* EXERCISE OBJECTIVE: Please set down the data word for word; images do not go in the copy.

** DATASET SECTION follows **

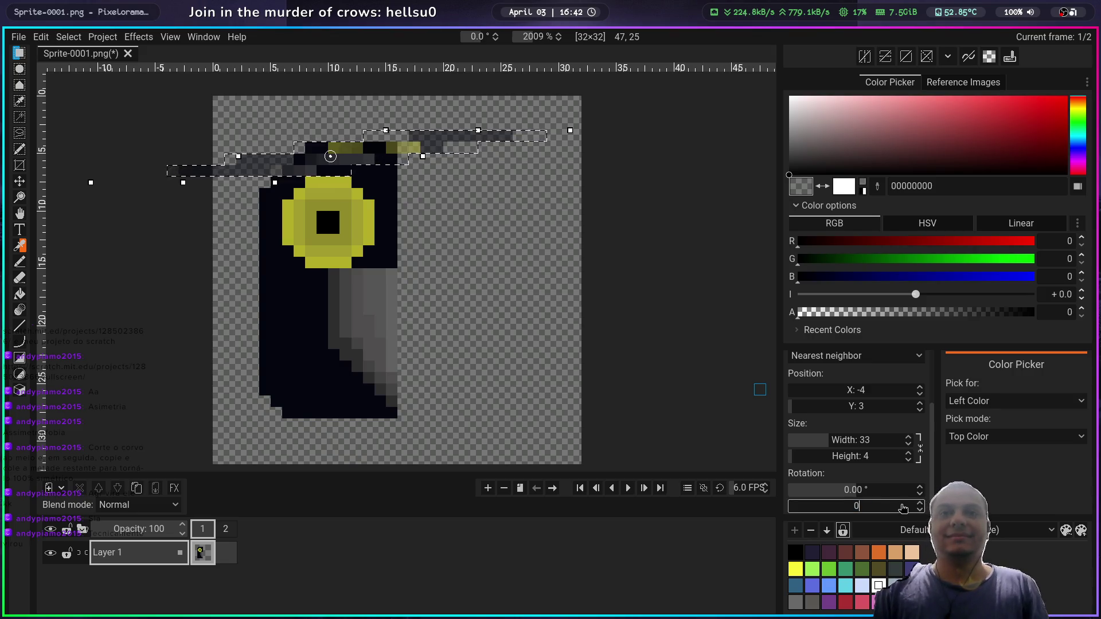
pyautogui.press('Return')
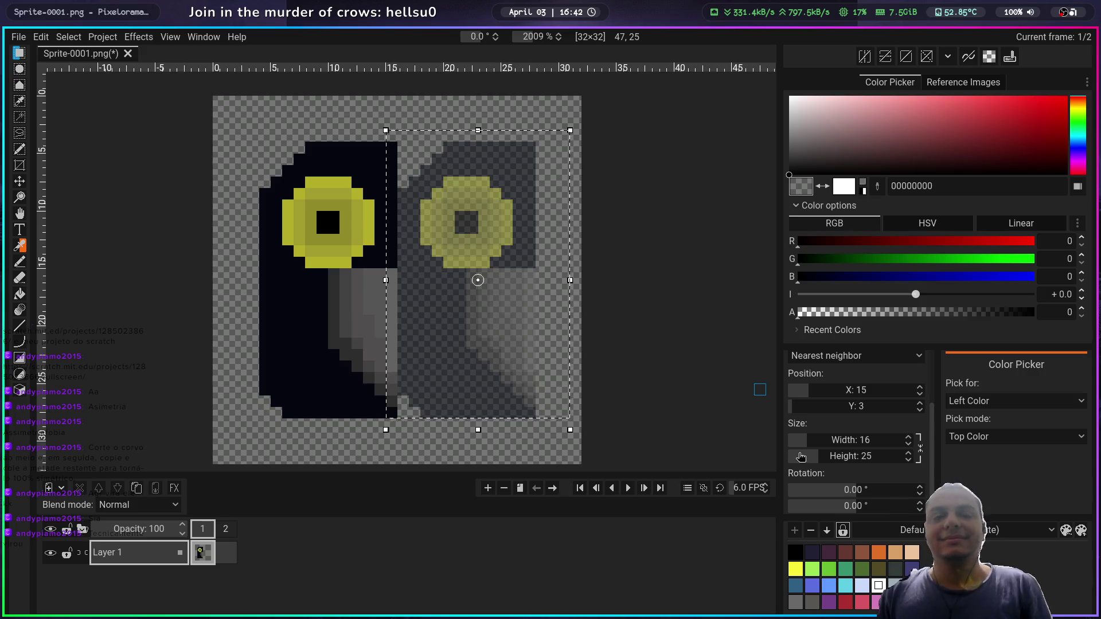
# Step: Scroll the Width and Height fields to size the pasted half 16×25
pyautogui.scroll(-2, 876, 456)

** End of DATASET SECTION **

* RESPONSE BELOW:
pyautogui.press('Return')
# Step: Scroll the Width and Height fields to size the pasted half 16×25
pyautogui.scroll(-2, 876, 456)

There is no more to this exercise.